- Poster
- Directed by: Shahad Nilambur
- Written by: Dhyan Sreenivasan
- Produced by: Visakh Subramaniam Tinu Thomas Aju Varghese
- Starring: Mathew Thomas Dileesh Pothan Nisha Sarang
- Cinematography: Guruprasad M. G.
- Edited by: Rathin Radhakrishnan
- Music by: Shaan Rahman
- Production companies: Funtastic Films Hit Makers Entertainments
- Distributed by: Funtastic Films
- Release date: 17 June 2022;
- Running time: 124 minutes
- Country: India
- Language: Malayalam

= Prakashan Parakkatte =

Film directed by Shahad Nilambur

Prakashan Parakkatte is a 2022 Indian Malayalam-language family drama film directed by Shahad Nilambur and written by Dhyan Sreenivasan. It stars Mathew Thomas, Dileesh Pothan, Nisha Sarang, Saiju Kurup, Aju Varghese, Dhyan Sreenivasan, Malavika Manoj and Sreejith Ravi. Rathin Radhakrishnan edits the film while Guruprasad handles the cinematography. Shaan Rahman composes the original songs and background score. The film is produced by Aju Varghese and Visakh Subramaniam under Funtasic Films in association with Tinu Thomas ' Hit Makers Entertainments. The film also marks the debut of 5 year old Ritunjay, son of actor Sreejith Ravi and grandson of actor T. G. Ravi.

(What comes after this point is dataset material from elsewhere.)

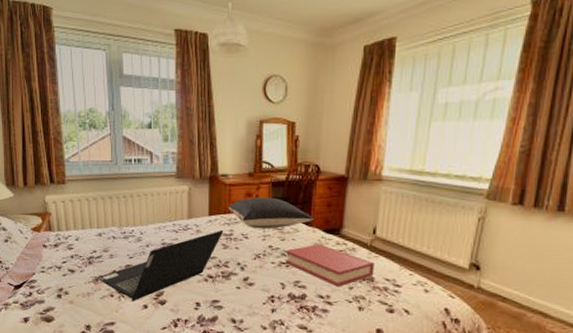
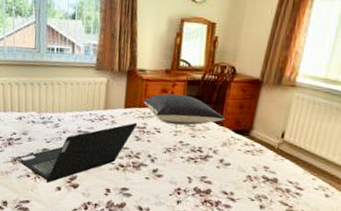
hardback book: present [285,244,375,287] -> none [193,142,280,185]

The film was released in theatres on 17 June 2022 and it received positive to mixed reviews. The film collected ₹1.25 crore in 3 days of its release and performed average at the box office.

==Premise==
Dasan son of Prakashan is a 12th standard student who is a habitual absentee at his school. Instead of going to classes he roams around town with his close friend Anwar. He feels disillusioned with his family when they celebrate his little brother Akhil's successes and birthday. Meanwhile, he falls in love with Neethu and pursues that relationship. Carelessness from Dasan causes his brother a near-fatal accident. This and his failure in final exam cause changes in the way he carried on with his life.

==Cast==
- Mathew Thomas as Das Prakash, Prakashan's elder son
- Dileesh Pothan as Prakashan
- Nisha Sarang as Latha Prakashan, Prakashan's wife
- Malavika Manoj as Neethu
- Govind V Pai as Anwar
- Saiju Kurup as Kozhi Kuttan, Prakashan's brother-in-law
- Dhyan Sreenivasan as Suni Maash (aka Passion Suni inspired)
- Aju Varghese as Musthafa (Cameo appearance)
- Sreejith Ravi as Sakhavu Raghavan
- Ritunjay Sreejith as Akhil Prakash, Prakashan's younger son
- Aswin Jose as Sohaib
- Nithin Sabu as Vinu, Prakashan's nephew
- Stevin Biju as guest role

==Production==
The film was announced on 14 November 2020 on children's day as the movie followed the dreams of a young boy. Principal photography of the film began on 18 January 2021 at Poovaranthode, Aanakkampoyil and Kozhikode city. The filming was completed on 16 February 2021.

==Release==
The film released in theatres on 17 June 2022.

===Home media===
The post-theatrical streaming rights of the film was bought by ZEE5 and the satellite rights of the film was bought by Zee Keralam.